I’ve been talking a lot about diversity lately. There are, of course, different kinds of diversity; but when I talk about diversity, I tend to mean diversity in the organizations contributing to an open source project: multiple organizations from different parts of the industry working together.
Doug tweeted recently on the topic:
Why do you need diverse projects? So when the vendor removes all it’s people, you still have a live project. Obvious, no?
I can’t argue with this. But that can’t be the entire answer. Why would any organization care whether or not a project lives on after they pull their resources?

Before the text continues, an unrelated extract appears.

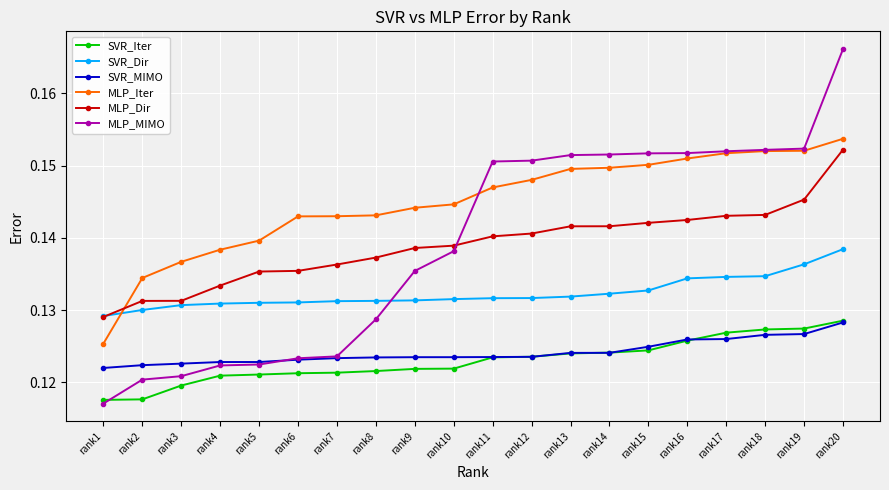

Count the SVR_Iter values in the range 0 to 1.

20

One obvious answer is that they may still actually need the software. In that case–even though an organization needs to divest in terms of contributions–they still need to consume the output. Hypothetically then, growing diversity is important for a organization that’s pulling their resources. I suspect, however, that this is rarely the case. If an organization has an interest in consuming the output of the project, they have a very real need to stay involved with that project. At least in some capacity.
For an organization, the reasons for increasing diversity are more about the steady state: the day-to-day operation of the project.

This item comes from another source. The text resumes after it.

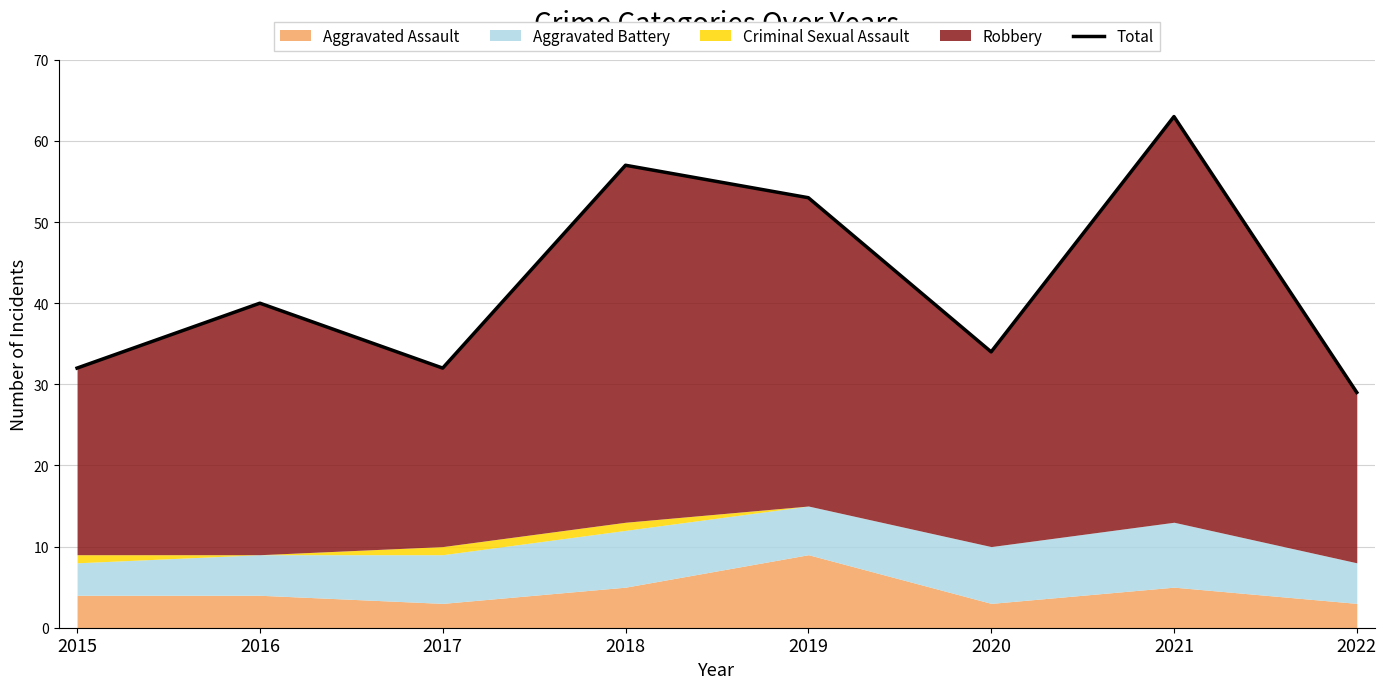

Does the chart display data point markers on the line(s)?

No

Diversity is a great way to ensure that a project will survive through periods of time when some of the project contributors are distracted by other interests. Having more than one organization involved in an open source project means that the project will be able to weather periods of inactivity from some subset of the contributing companies. The project can survive a temporary lull in contribution.

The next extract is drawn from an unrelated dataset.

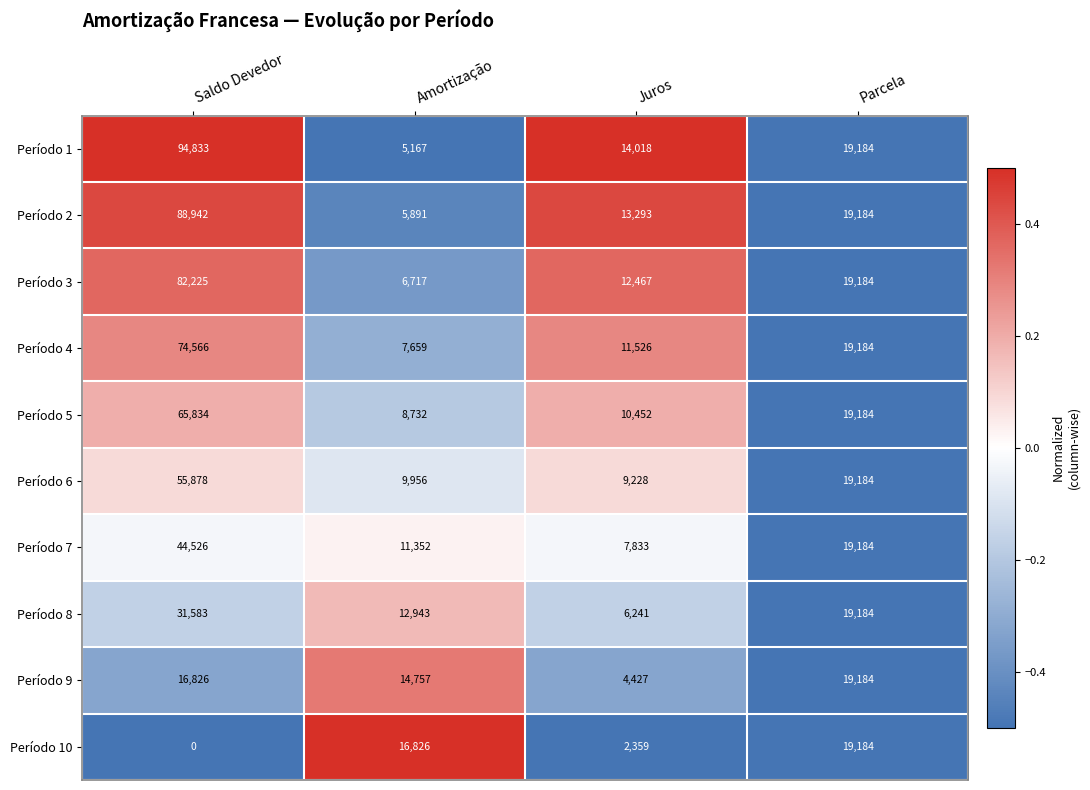

Which label corresponds to the largest value in the chart?

Saldo Devedor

Diversity also means a shared burden. Resolving conflicts between the interests of multiple organizations participating in a single open source project can be a real challenge. It takes work to make a diverse team function. But when it works, a single organization can get a lot more value of out a project than they put into. It’s one of those games where everybody wins (even if you do get checked hard into the board every once in a while).
The act of balancing the different interests of multiple organizations makes a code base stronger. Code bases must generalize to accommodate the use cases of everybody involved; APIs must stabilize; and schedules must be set and followed. In short, everything gets very predictable when multiple diverse interests collaborate. I don’t mean to suggest that all this goodness cannot happen without diversity, but diversity increases the probability. I have watched this happen many times.
It may be the case that organizations do not care whether or not a project continues after they divest in it (organizations aren’t people after all ☺). But I know from experience that individual committers have trouble letting go. There’s a great deal of pride at stake. Everybody wants be remembered as one of the group who created a great open source project; nobody wants to be remembered as being part of the group that abandoned and let die a great open source project.
So maybe that’s enough. Open source project contributors want to have diversity because it’s the best hope of seeing their baby grow into adulthood.